= What you should do =
Whenever a line in the records below holds the string "lines", include it in the count, and state the number alone.

= Entries taken from a collection =

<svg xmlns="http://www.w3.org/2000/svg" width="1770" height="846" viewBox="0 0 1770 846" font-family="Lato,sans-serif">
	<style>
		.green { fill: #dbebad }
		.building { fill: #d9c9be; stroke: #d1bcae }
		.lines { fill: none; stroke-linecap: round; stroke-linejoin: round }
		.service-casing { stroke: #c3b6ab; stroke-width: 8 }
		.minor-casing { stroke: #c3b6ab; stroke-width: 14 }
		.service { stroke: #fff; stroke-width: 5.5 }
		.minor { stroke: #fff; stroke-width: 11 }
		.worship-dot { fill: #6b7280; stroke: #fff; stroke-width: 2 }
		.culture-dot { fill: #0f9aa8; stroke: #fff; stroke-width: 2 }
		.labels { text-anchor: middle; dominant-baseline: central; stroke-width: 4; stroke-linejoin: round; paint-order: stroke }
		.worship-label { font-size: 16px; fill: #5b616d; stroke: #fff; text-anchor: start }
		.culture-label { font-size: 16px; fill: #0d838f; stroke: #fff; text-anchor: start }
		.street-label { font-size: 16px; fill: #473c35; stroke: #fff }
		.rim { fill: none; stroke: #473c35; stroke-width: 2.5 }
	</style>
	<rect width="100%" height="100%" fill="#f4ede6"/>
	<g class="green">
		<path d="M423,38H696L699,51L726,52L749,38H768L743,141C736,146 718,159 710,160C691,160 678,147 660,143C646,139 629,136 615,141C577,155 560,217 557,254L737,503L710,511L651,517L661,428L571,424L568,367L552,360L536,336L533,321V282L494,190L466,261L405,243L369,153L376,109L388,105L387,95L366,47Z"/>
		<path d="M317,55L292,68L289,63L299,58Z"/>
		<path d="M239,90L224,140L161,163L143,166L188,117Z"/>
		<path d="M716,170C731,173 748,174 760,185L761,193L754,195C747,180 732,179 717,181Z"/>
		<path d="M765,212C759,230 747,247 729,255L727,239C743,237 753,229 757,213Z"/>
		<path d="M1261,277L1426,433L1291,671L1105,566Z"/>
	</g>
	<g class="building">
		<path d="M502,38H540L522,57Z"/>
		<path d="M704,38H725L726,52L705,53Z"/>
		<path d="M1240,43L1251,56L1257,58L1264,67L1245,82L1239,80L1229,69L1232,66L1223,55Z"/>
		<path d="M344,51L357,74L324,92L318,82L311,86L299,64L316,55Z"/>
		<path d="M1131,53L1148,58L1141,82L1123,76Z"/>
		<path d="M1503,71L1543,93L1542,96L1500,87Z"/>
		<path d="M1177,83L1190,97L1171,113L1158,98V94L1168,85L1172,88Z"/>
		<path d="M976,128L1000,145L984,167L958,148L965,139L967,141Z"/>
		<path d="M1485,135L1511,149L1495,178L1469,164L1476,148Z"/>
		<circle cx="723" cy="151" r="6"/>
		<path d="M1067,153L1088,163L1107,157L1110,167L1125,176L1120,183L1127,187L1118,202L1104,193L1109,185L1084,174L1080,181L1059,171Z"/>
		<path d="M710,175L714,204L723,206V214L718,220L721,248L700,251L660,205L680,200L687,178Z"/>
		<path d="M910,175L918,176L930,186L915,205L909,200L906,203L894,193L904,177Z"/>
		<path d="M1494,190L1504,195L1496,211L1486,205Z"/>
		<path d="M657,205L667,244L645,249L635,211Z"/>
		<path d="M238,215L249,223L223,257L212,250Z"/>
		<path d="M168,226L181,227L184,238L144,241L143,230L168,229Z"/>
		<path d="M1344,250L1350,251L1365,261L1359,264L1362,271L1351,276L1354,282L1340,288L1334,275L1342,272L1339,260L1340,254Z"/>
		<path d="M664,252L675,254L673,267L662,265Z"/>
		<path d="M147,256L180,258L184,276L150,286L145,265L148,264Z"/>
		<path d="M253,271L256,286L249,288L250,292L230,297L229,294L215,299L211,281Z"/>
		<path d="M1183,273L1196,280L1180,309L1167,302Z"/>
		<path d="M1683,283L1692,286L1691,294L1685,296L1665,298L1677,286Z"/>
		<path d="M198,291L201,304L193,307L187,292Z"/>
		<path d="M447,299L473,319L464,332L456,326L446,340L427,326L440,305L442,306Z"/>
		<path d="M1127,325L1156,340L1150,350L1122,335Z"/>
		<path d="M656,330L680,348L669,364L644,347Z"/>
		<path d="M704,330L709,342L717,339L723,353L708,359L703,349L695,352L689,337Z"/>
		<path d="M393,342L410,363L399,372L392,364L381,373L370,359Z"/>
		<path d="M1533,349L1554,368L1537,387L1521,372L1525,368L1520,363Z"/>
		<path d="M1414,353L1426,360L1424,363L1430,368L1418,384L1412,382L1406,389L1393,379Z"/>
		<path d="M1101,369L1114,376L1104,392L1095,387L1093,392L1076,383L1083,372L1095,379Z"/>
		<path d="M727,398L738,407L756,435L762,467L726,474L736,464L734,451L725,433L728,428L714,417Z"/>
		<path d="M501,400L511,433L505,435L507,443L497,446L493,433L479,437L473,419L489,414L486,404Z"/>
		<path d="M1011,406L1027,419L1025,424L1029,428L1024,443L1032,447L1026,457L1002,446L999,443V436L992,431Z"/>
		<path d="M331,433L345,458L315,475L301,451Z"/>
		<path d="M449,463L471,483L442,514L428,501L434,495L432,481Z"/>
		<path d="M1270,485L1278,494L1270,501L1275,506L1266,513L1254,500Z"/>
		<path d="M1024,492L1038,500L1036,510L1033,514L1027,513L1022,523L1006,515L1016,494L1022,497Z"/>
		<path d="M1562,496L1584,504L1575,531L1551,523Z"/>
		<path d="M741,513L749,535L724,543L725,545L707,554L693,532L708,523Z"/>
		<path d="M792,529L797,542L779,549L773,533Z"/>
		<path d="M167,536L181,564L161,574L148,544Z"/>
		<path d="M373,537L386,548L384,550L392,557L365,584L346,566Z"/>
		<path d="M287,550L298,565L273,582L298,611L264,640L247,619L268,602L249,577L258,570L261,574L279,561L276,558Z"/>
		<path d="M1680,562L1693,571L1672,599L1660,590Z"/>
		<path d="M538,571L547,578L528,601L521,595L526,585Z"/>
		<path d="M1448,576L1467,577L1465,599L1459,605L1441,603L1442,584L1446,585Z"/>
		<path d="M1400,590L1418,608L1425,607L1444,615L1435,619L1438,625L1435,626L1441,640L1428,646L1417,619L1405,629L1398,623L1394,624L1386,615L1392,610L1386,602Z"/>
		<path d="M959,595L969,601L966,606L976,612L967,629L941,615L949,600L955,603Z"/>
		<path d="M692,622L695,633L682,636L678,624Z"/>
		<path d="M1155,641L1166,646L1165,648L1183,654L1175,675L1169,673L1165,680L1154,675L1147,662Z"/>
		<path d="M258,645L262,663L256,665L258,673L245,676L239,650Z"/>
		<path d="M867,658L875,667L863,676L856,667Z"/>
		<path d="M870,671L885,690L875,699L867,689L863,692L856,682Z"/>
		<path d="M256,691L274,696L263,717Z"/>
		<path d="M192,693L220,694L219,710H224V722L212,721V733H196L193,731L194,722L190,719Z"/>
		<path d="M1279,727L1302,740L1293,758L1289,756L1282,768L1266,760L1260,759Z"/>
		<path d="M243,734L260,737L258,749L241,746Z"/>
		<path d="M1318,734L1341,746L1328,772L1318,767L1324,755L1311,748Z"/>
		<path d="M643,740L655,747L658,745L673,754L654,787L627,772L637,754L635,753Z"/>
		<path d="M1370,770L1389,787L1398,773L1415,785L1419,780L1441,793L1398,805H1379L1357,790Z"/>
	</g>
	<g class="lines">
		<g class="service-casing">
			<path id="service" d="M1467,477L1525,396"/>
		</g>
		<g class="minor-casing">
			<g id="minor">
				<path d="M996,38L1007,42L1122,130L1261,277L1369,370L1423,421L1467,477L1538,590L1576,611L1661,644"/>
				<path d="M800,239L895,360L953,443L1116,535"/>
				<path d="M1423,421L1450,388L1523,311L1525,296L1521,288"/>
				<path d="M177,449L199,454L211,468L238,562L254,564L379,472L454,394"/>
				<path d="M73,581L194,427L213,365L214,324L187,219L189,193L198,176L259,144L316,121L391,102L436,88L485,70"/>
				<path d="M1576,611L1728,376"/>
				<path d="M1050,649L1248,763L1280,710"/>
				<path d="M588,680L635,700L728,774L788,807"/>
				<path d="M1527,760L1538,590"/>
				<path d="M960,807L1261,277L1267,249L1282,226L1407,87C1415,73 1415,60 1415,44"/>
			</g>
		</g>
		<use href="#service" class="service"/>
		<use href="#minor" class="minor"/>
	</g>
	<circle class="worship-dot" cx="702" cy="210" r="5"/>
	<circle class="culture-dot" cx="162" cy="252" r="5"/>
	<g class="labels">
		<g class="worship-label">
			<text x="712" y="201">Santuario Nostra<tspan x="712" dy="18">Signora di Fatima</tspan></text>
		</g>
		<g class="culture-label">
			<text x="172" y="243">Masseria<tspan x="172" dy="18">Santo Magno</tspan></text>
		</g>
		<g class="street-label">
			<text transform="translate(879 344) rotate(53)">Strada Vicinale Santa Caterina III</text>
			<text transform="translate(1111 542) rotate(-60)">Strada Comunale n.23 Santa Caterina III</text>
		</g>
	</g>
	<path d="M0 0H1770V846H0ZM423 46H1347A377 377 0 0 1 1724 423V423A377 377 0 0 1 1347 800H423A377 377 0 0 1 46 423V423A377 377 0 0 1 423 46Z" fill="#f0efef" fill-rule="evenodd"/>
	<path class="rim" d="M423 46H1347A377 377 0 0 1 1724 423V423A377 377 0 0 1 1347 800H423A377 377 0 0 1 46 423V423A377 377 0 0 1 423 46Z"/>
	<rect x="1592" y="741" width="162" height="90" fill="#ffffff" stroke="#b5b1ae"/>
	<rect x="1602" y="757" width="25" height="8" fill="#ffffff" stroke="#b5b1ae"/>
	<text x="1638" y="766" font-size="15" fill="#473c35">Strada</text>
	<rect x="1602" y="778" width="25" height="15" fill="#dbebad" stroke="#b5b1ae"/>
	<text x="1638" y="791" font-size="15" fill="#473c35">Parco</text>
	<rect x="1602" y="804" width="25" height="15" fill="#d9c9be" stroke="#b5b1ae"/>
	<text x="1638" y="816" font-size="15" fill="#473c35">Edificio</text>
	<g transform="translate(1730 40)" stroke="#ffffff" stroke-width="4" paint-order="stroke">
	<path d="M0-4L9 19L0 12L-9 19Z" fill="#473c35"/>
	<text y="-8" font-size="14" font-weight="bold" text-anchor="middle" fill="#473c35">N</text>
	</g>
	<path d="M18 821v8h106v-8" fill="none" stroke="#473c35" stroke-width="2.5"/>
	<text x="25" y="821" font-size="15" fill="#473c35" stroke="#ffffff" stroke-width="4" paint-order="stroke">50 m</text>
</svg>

= The answer =
2